■ Estratto
● ● ● ● ●

Corte_de_cassazione_di_Roma

La massima

1. La “dematerializzazione” dei titoli di credito, pur superando la fisicità del titolo, non è incompatibile con il pegno regolare, consentendone forme di consegna e di trasferimento virtuali, attraverso meccanismi alternativi di scritturazione, senza la movimentazione o senza neppure la creazione del supporto cartaceo.

2. Il pegno irregolare determina, in caso di adempimento, non l’obbligo di restituire l’idem corpus, e cioè nella specie i titoli ricevuti, ma il tantundem eiusdem generis e qualitatis e, in caso di inadempimento, l’obbligo di restituire res eiusdem generis e qualitatis per l’eventuale eccedenza tra il valore delle cose al momento della scadenza del credito garantito e l’importo di quest’ultimo. In altre parole, la restituzione si trasforma da obbligazione di specie in obbligazione di genere.

● ● ● ● ●

■ Dati in ingresso
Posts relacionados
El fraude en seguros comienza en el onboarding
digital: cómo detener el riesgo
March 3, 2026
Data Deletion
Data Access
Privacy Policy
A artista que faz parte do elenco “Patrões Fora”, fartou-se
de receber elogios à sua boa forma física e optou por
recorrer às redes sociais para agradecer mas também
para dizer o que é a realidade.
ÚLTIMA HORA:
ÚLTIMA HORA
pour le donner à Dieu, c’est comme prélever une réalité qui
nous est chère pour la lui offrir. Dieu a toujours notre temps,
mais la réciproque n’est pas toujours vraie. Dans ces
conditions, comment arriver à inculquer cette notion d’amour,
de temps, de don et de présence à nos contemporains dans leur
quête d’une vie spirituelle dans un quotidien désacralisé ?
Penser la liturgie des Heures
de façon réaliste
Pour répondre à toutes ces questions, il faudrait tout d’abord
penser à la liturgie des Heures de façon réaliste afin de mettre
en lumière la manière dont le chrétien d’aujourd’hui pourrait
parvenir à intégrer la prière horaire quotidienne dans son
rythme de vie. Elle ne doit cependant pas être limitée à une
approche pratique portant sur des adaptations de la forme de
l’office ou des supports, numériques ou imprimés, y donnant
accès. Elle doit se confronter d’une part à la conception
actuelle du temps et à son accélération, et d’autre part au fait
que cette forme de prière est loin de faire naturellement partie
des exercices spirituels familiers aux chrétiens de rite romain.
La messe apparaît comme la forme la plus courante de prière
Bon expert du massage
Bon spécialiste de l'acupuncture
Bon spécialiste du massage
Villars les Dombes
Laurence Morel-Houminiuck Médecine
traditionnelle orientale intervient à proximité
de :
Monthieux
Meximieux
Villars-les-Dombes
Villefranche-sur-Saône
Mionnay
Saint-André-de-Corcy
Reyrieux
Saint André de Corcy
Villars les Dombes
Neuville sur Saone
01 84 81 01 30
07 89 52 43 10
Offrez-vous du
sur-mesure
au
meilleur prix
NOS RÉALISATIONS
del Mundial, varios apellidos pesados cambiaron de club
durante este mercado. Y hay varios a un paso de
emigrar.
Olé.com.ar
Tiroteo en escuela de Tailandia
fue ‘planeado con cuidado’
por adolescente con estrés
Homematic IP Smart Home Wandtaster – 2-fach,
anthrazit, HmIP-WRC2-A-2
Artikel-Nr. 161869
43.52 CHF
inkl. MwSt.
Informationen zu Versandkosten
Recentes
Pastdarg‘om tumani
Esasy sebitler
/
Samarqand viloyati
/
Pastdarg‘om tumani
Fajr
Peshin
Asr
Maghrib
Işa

● ● ● ● ●

■ Attività da svolgere
- 1) Conta le righe delle voci che contengono la stringa "réaliste". Indica soltanto il numero.
- 2) Prosegui la massima sul pegno dei titoli di credito, partendo dopo l'ultima frase riportata.

■ Risultati per attività
- 1) 2

- 2)
3. Si rientra nella disciplina del pegno irregolare, qualora il debitore, a garanzia dell’adempimento della sua obbligazione, abbia vincolato al suo creditore un titolo di credito o un documento di legittimazione individuati, conferendo a quest’ultimo anche la facoltà di disporre del relativo diritto, come delineato dall’art. 1851 cod.civ., norma (riferita all’anticipazione bancaria, ma che costituisce tuttavia la regola generale di ogni altra ipotesi di pegno irregolare) in base alla quale il creditore garantito acquisisce la somma portata dal titolo o dal documento, che dovrà restituire al momento dell’adempimento o, in caso di inadempimento, dovrà rendere per quella parte eccedente l’ammontare del credito garantito, determinata in relazione al valore delle cose al tempo della relativa scadenza.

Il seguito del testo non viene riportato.